Monday, March 12, 2007

XTC vs Adam Ant

Richard Feynman, ‘The Feynman Lectures on Physics’:

If, in some cataclysm, all of scientific knowledge were to be destroyed, and
only one sentence passed on to the next generations of creatures, what statement
would contain the most information in the fewest words? I believe it is the
atomic hypothesis (or the atomic fact, or whatever you wish to call it) that all
things are made of atoms- little particles that move around in perpetual motion,
attracting each other when they are a little distance apart, but repelling upon
being squeezed into one another. In that one sentence, you will see, there is an
enormous amount of information about the world, if just a little imagination and
thinking are applied.

It is this fundamental principle of science that is assaulted by homeopathy. Homeopathy claims that you can dilute a substance to such an extent that there are no molecules of that substance left in the solution, and the dilution will be a pharmacologically-active product. (The homeopaths have attempted to avoid assaulting the atomic hypothesis head on by postulating ‘molecular memory’. It is true that when something is dissolved in water, for instance, it imposes structure on the water, but there is no reason for this imposed structure to remain. Remember, water molecules are in perpetual motion. Weak bonds between water molecules are continuously being formed and unformed, and only interactions that require much more energy than the thermal background energy to break will remain for any length of time. The order imposed by the presence of a solute involves energies of much lower energy than background thermal energy.) Essentially, however, homeopathy is incompatible with the atomic hypothesis.

Intelligent design postulates one or more momentary suspensions of the scientific laws we know at some indeterminate time in the past. It does not claim that those laws are false. Homeopathy requires the fundamental principle of chemistry to be false.

Intelligent design makes postulates about essentially unobservable events with little relevance to daily life. This makes it relatively harmless and excusable. We would still have a functioning technological civilisation if everyone believed in intelligent design. Homeopathy make postulates about events that are easily amenable to experiment and are observed countless times every day, events that are essential to countless processes impacting on everyone’s daily lives. This makes it dangerous and inexcusable. We would not have a functioning technological civilisation if everyone believed in homeopathy.
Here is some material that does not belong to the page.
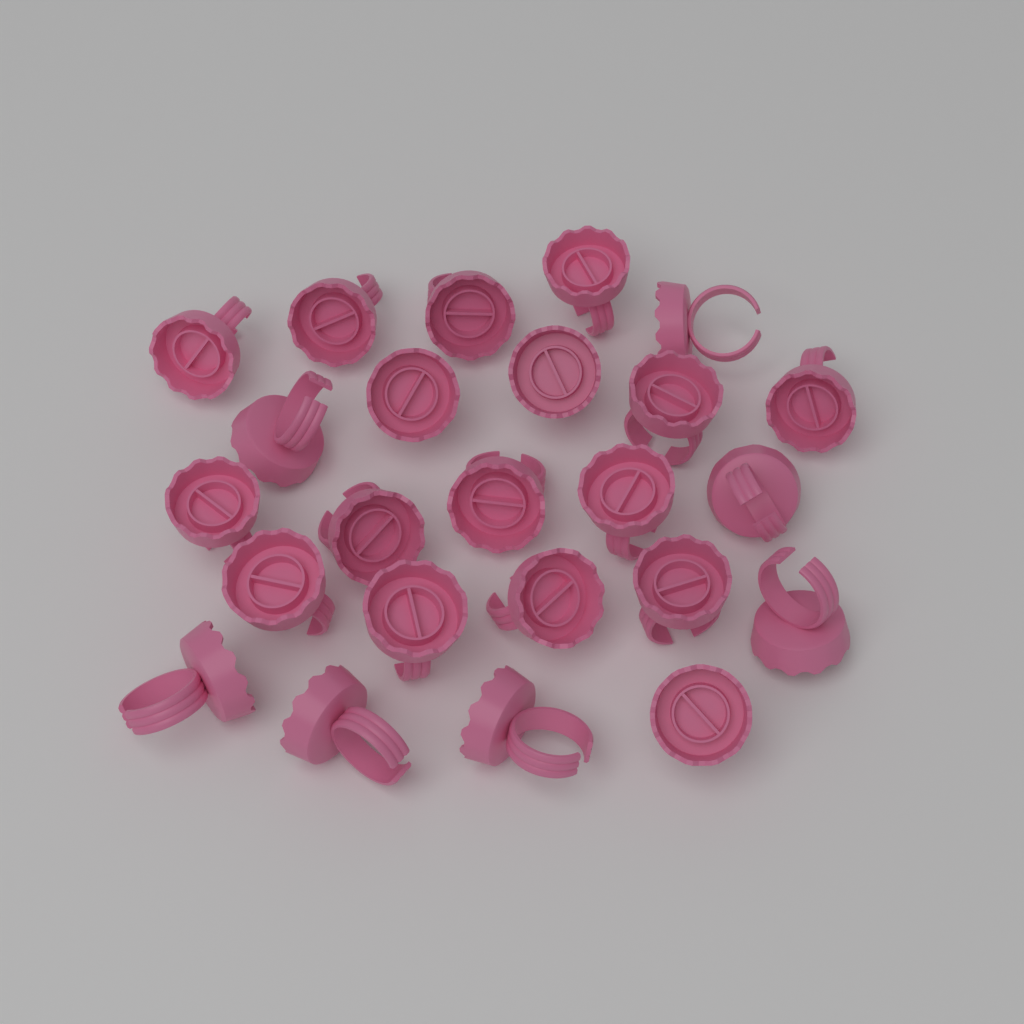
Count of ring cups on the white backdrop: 24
Intelligent design has never killed anyone. Homeopathic medicine kills people all the time.

2 comments:

Fishy said...

The link in the last line of this post does not work as you left off the http://
It should be: http://www.allergyfacts.org.au/media/hamidurreasons.doc
Perhaps this was a deliberate action, as that article seems to indicate that the negligence of the parents and the medical practitioner regarding the childs peanut allergy were to blame for his death. The child was not killed by homeopathic medicine, as you suggest.

I also wonder how your understanding of the atomic hypothesis would explain such phenomena as quantum entanglement and quantum coherence.
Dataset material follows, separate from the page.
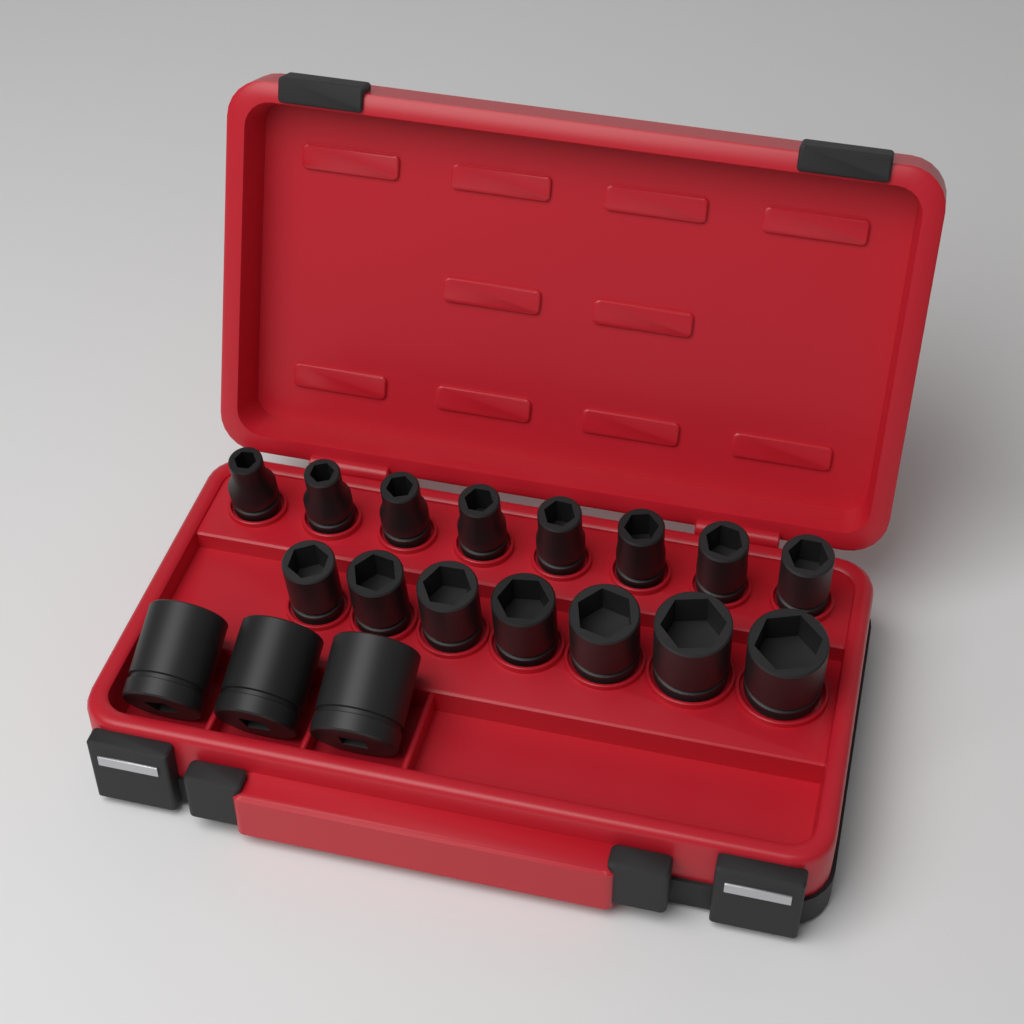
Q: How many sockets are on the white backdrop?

"There are more things in heaven and earth, Horatio,
Than are dreamt of in your philosophy."

Chris Fellows said...

:P

I am not as tricksy as all that. Sorry to leave off the '//'. I stand by the article as an example of homeopathic medicine killing people by displacing allopathic medicine and leading patients to believe they are okay.

The atomic hypothesis cannot be used to explain quantum entanglement and quantum coherence. These are not phenomena that should be invoked on the macroscopic scale, except occasionally by crackpots. My own feeling is that the mysterious aspects of quantum mechanics lie more in our current poor understanding of the universe than the universe itself. To quote Charles Sanders Peirce, the greatest intellect of the 19th century: “One singular deception of this sort, which often occurs, is to mistake the sensation produced by our own unclearness of thought for a characteristic of the object we are thinking about. Instead of perceiving that the obscurity is purely subjective, we fancy that we contemplate a quality of the object which is essentially mysterious ... so long as this deception lasts, it obviously puts an impassable barrier in the way of perspicuous thinking; so that it equally interests the opponents of rational thought to perpetuate it, and its adherents to guard against it.”